## WHAT THE EXERCISE ASKS
Find every line in the records below that contains the string "Information", with case counting, and copy each of those lines.

** start SOURCE RECORDS **

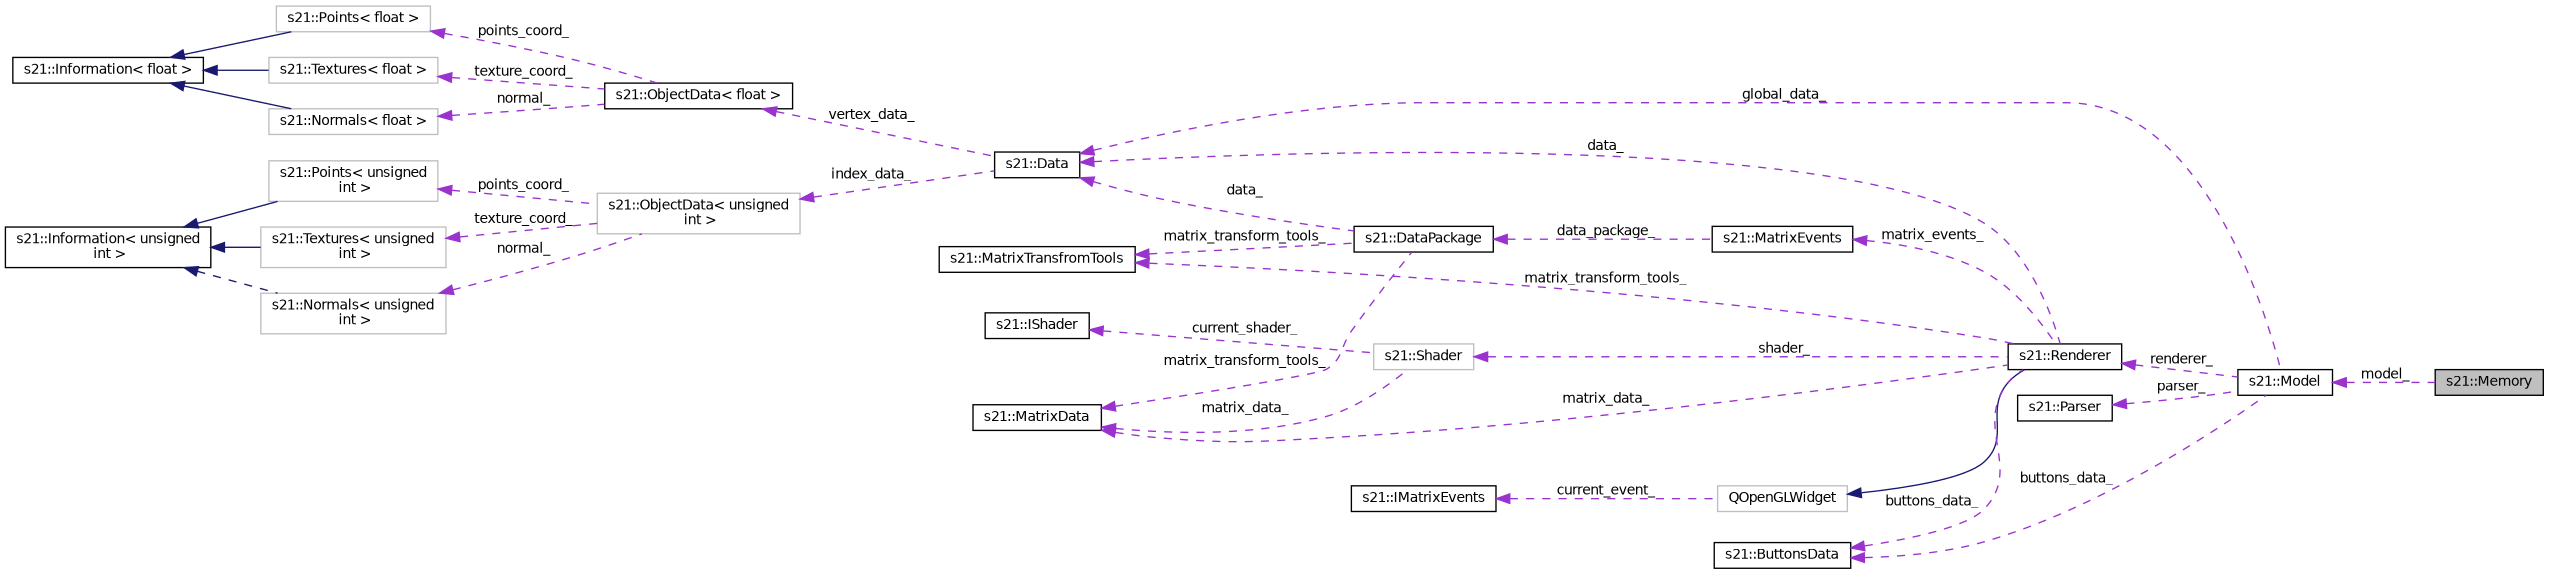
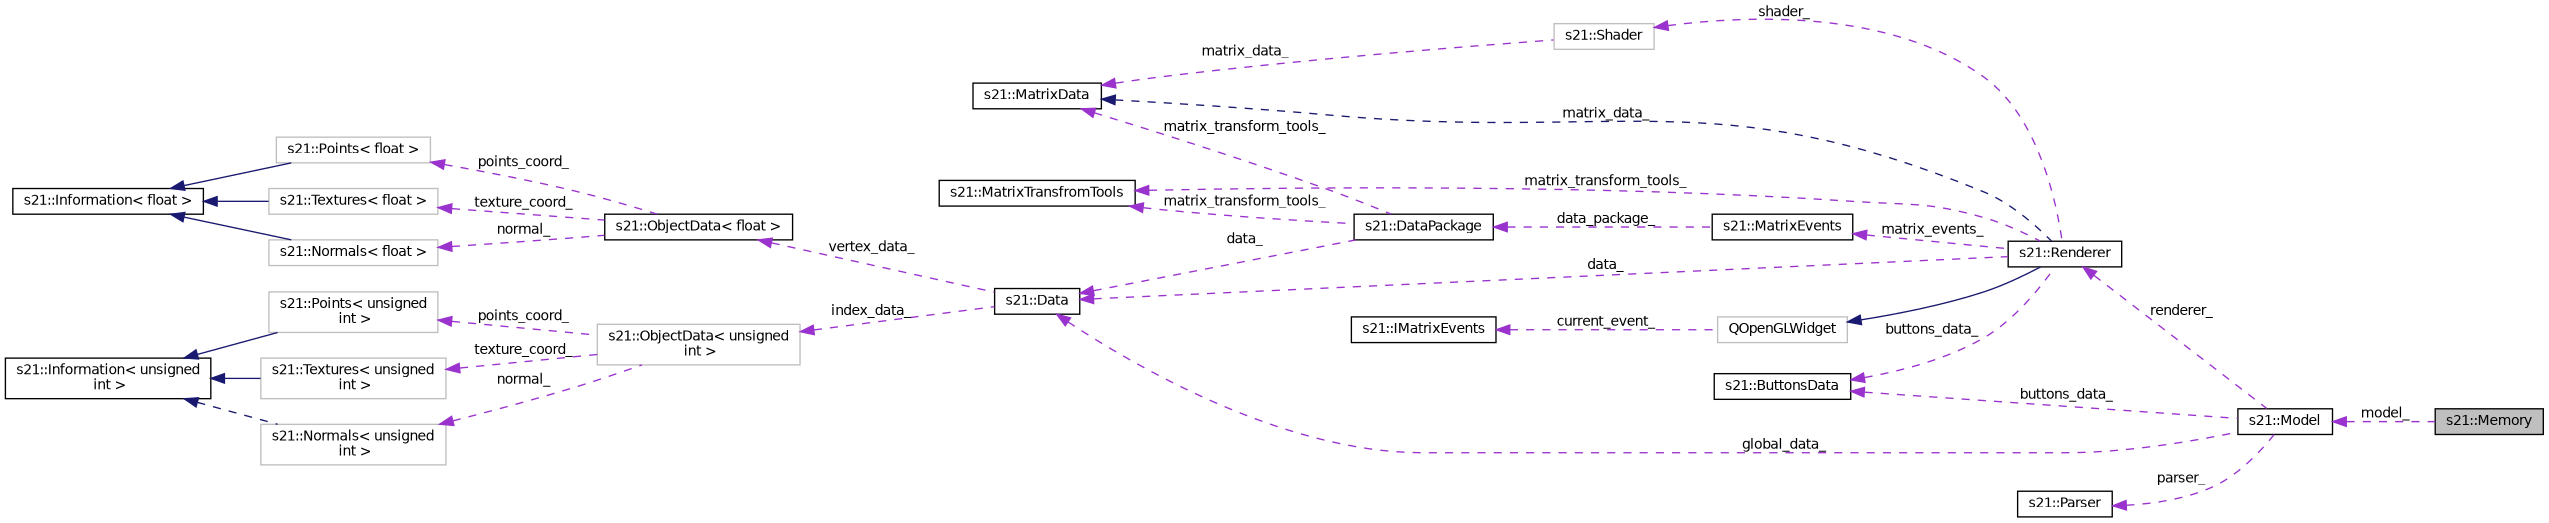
  digraph {
    rankdir=LR
    node [color=black fillcolor=white fontname=Helvetica fontsize=10 shape=record style=filled]
    edge [color=darkorchid3 dir=back fontname=Helvetica fontsize=10 labelfontname=Helvetica labelfontsize=10 style=dashed]
    n1 [fillcolor=grey75 fontcolor=black height=0.2 label="s21::Memory" width=0.4]
    n2 [height=0.2 label="s21::Model" width=0.4]
    n3 [height=0.2 label="s21::Data" width=0.4]
    n4 [height=0.2 label="s21::Renderer" width=0.4]
    n5 [height=0.2 label="s21::DataPackage" width=0.4]
    n6 [height=0.2 label="s21::MatrixEvents" width=0.4]
    n7 [height=0.2 label="s21::ObjectData\< float \>" width=0.4]
    n8 [color=grey75 height=0.2 label="s21::Points\< float \>" width=0.4]
    n9 [height=0.2 label="s21::Information\< float \>" width=0.4]
    n10 [color=grey75 height=0.2 label="s21::Textures\< float \>" width=0.4]
    n11 [color=grey75 height=0.2 label="s21::Normals\< float \>" width=0.4]
    n12 [color=grey75 height=0.2 label="s21::ObjectData\< unsigned\l int \>" width=0.4]
    n13 [color=grey75 height=0.2 label="s21::Points\< unsigned\l int \>" width=0.4]
    n14 [height=0.2 label="s21::Information\< unsigned\l int \>" width=0.4]
    n15 [color=grey75 height=0.2 label="s21::Textures\< unsigned\l int \>" width=0.4]
    n16 [color=grey75 height=0.2 label="s21::Normals\< unsigned\l int \>" width=0.4]
    n17 [height=0.2 label="s21::Parser" width=0.4]
    n18 [color=grey75 height=0.2 label=QOpenGLWidget width=0.4]
    n19 [height=0.2 label="s21::ButtonsData" width=0.4]
    n20 [height=0.2 label="s21::MatrixTransfromTools" width=0.4]
    n21 [height=0.2 label="s21::MatrixData" width=0.4]
    n22 [color=grey75 height=0.2 label="s21::Shader" width=0.4]
-   n23 [height=0.2 label="s21::IShader" width=0.4]
    n24 [height=0.2 label="s21::IMatrixEvents" width=0.4]
    n2 -> n1 [label=" model_"]
    n3 -> n2 [label=" global_data_"]
    n3 -> n4 [label=" data_"]
    n3 -> n5 [label=" data_"]
    n4 -> n2 [label=" renderer_"]
    n5 -> n6 [label=" data_package_"]
    n6 -> n4 [label=" matrix_events_"]
    n7 -> n3 [label=" vertex_data_"]
    n8 -> n7 [label=" points_coord_"]
    n9 -> n8 [color=midnightblue style=solid]
    n9 -> n10 [color=midnightblue style=solid]
    n9 -> n11 [color=midnightblue style=solid]
    n10 -> n7 [label=" texture_coord_"]
    n11 -> n7 [label=" normal_"]
    n12 -> n3 [label=" index_data_"]
    n13 -> n12 [label=" points_coord_"]
    n14 -> n13 [color=midnightblue style=solid]
    n14 -> n15 [color=midnightblue style=solid]
    n14 -> n16 [color=midnightblue]
    n15 -> n12 [label=" texture_coord_"]
    n16 -> n12 [label=" normal_"]
    n17 -> n2 [label=" parser_"]
    n18 -> n4 [color=midnightblue style=solid]
    n19 -> n2 [label=" buttons_data_"]
    n19 -> n4 [label=" buttons_data_"]
    n20 -> n4 [label=" matrix_transform_tools_"]
    n20 -> n5 [label=" matrix_transform_tools_"]
-   n21 -> n4 [label=" matrix_data_"]
+   n21 -> n4 [color=midnightblue label=" matrix_data_"]
    n21 -> n5 [label=" matrix_transform_tools_"]
    n21 -> n22 [label=" matrix_data_"]
    n22 -> n4 [label=" shader_"]
-   n23 -> n22 [label=" current_shader_"]
    n24 -> n18 [label=" current_event_"]
  }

** end SOURCE RECORDS **

## WRITTEN ANSWER
    n9 [height=0.2 label="s21::Information\< float \>" width=0.4]
    n14 [height=0.2 label="s21::Information\< unsigned\l int \>" width=0.4]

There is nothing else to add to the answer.